## What the task requires
Would you please output the data exactly, omitting no line?
────
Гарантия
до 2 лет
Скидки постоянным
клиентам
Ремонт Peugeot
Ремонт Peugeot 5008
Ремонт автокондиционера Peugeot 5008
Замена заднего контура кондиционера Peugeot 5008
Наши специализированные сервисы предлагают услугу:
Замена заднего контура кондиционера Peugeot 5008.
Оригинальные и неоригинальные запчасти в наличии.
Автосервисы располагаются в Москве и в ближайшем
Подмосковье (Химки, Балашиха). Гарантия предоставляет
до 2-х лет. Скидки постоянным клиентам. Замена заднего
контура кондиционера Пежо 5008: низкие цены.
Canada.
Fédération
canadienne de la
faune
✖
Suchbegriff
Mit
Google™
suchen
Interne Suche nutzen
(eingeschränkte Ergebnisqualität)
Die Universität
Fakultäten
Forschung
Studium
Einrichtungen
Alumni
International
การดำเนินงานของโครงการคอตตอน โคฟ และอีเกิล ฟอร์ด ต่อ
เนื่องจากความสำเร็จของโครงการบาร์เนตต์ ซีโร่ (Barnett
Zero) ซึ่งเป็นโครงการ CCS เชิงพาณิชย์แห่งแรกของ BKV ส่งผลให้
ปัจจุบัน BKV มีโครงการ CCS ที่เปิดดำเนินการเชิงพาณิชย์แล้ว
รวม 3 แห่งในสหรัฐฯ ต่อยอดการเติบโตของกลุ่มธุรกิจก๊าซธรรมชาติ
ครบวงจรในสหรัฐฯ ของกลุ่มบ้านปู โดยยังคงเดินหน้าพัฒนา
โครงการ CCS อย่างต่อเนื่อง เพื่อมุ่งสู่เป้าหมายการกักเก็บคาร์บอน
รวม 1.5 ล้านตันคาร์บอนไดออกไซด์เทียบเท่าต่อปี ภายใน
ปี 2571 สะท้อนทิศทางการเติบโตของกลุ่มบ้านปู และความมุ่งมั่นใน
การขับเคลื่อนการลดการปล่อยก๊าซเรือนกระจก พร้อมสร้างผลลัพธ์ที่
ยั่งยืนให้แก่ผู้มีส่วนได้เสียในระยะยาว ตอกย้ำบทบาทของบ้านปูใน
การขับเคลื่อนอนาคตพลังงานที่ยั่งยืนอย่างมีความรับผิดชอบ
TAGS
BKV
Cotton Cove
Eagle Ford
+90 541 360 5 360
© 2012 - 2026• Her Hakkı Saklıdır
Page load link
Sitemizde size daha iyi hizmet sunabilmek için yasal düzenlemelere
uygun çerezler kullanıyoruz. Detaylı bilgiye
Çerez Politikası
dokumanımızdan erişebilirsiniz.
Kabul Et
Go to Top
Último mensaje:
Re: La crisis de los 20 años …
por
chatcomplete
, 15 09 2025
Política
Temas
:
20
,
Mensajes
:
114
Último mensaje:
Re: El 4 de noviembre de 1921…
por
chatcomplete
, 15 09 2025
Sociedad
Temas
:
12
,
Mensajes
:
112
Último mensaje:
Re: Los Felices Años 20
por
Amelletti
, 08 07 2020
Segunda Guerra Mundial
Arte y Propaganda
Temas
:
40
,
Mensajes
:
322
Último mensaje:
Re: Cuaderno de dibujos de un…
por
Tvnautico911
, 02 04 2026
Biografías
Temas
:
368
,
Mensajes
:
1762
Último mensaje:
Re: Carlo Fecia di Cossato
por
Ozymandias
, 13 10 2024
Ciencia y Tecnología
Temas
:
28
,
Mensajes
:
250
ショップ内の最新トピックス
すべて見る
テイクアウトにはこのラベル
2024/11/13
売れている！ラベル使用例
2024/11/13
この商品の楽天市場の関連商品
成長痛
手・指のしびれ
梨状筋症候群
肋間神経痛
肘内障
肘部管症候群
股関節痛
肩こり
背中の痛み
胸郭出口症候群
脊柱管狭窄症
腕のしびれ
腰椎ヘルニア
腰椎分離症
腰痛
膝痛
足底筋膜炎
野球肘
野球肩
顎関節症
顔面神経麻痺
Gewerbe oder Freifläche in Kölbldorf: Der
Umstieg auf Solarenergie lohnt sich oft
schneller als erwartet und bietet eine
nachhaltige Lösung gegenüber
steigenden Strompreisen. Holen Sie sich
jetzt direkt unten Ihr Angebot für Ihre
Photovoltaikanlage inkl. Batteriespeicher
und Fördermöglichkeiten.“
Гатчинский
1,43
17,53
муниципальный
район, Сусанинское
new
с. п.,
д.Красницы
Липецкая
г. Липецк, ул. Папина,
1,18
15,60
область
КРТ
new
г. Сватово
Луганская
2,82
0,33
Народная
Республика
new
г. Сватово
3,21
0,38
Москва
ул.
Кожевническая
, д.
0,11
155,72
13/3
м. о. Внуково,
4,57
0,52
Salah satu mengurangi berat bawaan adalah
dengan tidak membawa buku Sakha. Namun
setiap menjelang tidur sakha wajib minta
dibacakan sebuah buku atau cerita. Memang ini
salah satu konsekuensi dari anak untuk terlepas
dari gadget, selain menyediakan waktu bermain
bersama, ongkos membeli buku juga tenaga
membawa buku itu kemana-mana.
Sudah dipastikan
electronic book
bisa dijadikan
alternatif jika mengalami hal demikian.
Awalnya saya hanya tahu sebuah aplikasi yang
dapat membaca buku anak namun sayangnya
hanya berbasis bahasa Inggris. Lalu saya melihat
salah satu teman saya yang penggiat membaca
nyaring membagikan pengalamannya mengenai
────
## Task output
Гарантия
до 2 лет
Скидки постоянным
клиентам
Ремонт Peugeot
Ремонт Peugeot 5008
Ремонт автокондиционера Peugeot 5008
Замена заднего контура кондиционера Peugeot 5008
Наши специализированные сервисы предлагают услугу:
Замена заднего контура кондиционера Peugeot 5008.
Оригинальные и неоригинальные запчасти в наличии.
Автосервисы располагаются в Москве и в ближайшем
Подмосковье (Химки, Балашиха). Гарантия предоставляет
до 2-х лет. Скидки постоянным клиентам. Замена заднего
контура кондиционера Пежо 5008: низкие цены.
Canada.
Fédération
canadienne de la
faune
✖
Suchbegriff
Mit
Google™
suchen
Interne Suche nutzen
(eingeschränkte Ergebnisqualität)
Die Universität
Fakultäten
Forschung
Studium
Einrichtungen
Alumni
International
การดำเนินงานของโครงการคอตตอน โคฟ และอีเกิล ฟอร์ด ต่อ
เนื่องจากความสำเร็จของโครงการบาร์เนตต์ ซีโร่ (Barnett
Zero) ซึ่งเป็นโครงการ CCS เชิงพาณิชย์แห่งแรกของ BKV ส่งผลให้
ปัจจุบัน BKV มีโครงการ CCS ที่เปิดดำเนินการเชิงพาณิชย์แล้ว
รวม 3 แห่งในสหรัฐฯ ต่อยอดการเติบโตของกลุ่มธุรกิจก๊าซธรรมชาติ
ครบวงจรในสหรัฐฯ ของกลุ่มบ้านปู โดยยังคงเดินหน้าพัฒนา
โครงการ CCS อย่างต่อเนื่อง เพื่อมุ่งสู่เป้าหมายการกักเก็บคาร์บอน
รวม 1.5 ล้านตันคาร์บอนไดออกไซด์เทียบเท่าต่อปี ภายใน
ปี 2571 สะท้อนทิศทางการเติบโตของกลุ่มบ้านปู และความมุ่งมั่นใน
การขับเคลื่อนการลดการปล่อยก๊าซเรือนกระจก พร้อมสร้างผลลัพธ์ที่
ยั่งยืนให้แก่ผู้มีส่วนได้เสียในระยะยาว ตอกย้ำบทบาทของบ้านปูใน
การขับเคลื่อนอนาคตพลังงานที่ยั่งยืนอย่างมีความรับผิดชอบ
TAGS
BKV
Cotton Cove
Eagle Ford
+90 541 360 5 360
© 2012 - 2026• Her Hakkı Saklıdır
Page load link
Sitemizde size daha iyi hizmet sunabilmek için yasal düzenlemelere
uygun çerezler kullanıyoruz. Detaylı bilgiye
Çerez Politikası
dokumanımızdan erişebilirsiniz.
Kabul Et
Go to Top
Último mensaje:
Re: La crisis de los 20 años …
por
chatcomplete
, 15 09 2025
Política
Temas
:
20
,
Mensajes
:
114
Último mensaje:
Re: El 4 de noviembre de 1921…
por
chatcomplete
, 15 09 2025
Sociedad
Temas
:
12
,
Mensajes
:
112
Último mensaje:
Re: Los Felices Años 20
por
Amelletti
, 08 07 2020
Segunda Guerra Mundial
Arte y Propaganda
Temas
:
40
,
Mensajes
:
322
Último mensaje:
Re: Cuaderno de dibujos de un…
por
Tvnautico911
, 02 04 2026
Biografías
Temas
:
368
,
Mensajes
:
1762
Último mensaje:
Re: Carlo Fecia di Cossato
por
Ozymandias
, 13 10 2024
Ciencia y Tecnología
Temas
:
28
,
Mensajes
:
250
ショップ内の最新トピックス
すべて見る
テイクアウトにはこのラベル
2024/11/13
売れている！ラベル使用例
2024/11/13
この商品の楽天市場の関連商品
成長痛
手・指のしびれ
梨状筋症候群
肋間神経痛
肘内障
肘部管症候群
股関節痛
肩こり
背中の痛み
胸郭出口症候群
脊柱管狭窄症
腕のしびれ
腰椎ヘルニア
腰椎分離症
腰痛
膝痛
足底筋膜炎
野球肘
野球肩
顎関節症
顔面神経麻痺
Gewerbe oder Freifläche in Kölbldorf: Der
Umstieg auf Solarenergie lohnt sich oft
schneller als erwartet und bietet eine
nachhaltige Lösung gegenüber
steigenden Strompreisen. Holen Sie sich
jetzt direkt unten Ihr Angebot für Ihre
Photovoltaikanlage inkl. Batteriespeicher
und Fördermöglichkeiten.“
Гатчинский
1,43
17,53
муниципальный
район, Сусанинское
new
с. п.,
д.Красницы
Липецкая
г. Липецк, ул. Папина,
1,18
15,60
область
КРТ
new
г. Сватово
Луганская
2,82
0,33
Народная
Республика
new
г. Сватово
3,21
0,38
Москва
ул.
Кожевническая
, д.
0,11
155,72
13/3
м. о. Внуково,
4,57
0,52
Salah satu mengurangi berat bawaan adalah
dengan tidak membawa buku Sakha. Namun
setiap menjelang tidur sakha wajib minta
dibacakan sebuah buku atau cerita. Memang ini
salah satu konsekuensi dari anak untuk terlepas
dari gadget, selain menyediakan waktu bermain
bersama, ongkos membeli buku juga tenaga
membawa buku itu kemana-mana.
Sudah dipastikan
electronic book
bisa dijadikan
alternatif jika mengalami hal demikian.
Awalnya saya hanya tahu sebuah aplikasi yang
dapat membaca buku anak namun sayangnya
hanya berbasis bahasa Inggris. Lalu saya melihat
salah satu teman saya yang penggiat membaca
nyaring membagikan pengalamannya mengenai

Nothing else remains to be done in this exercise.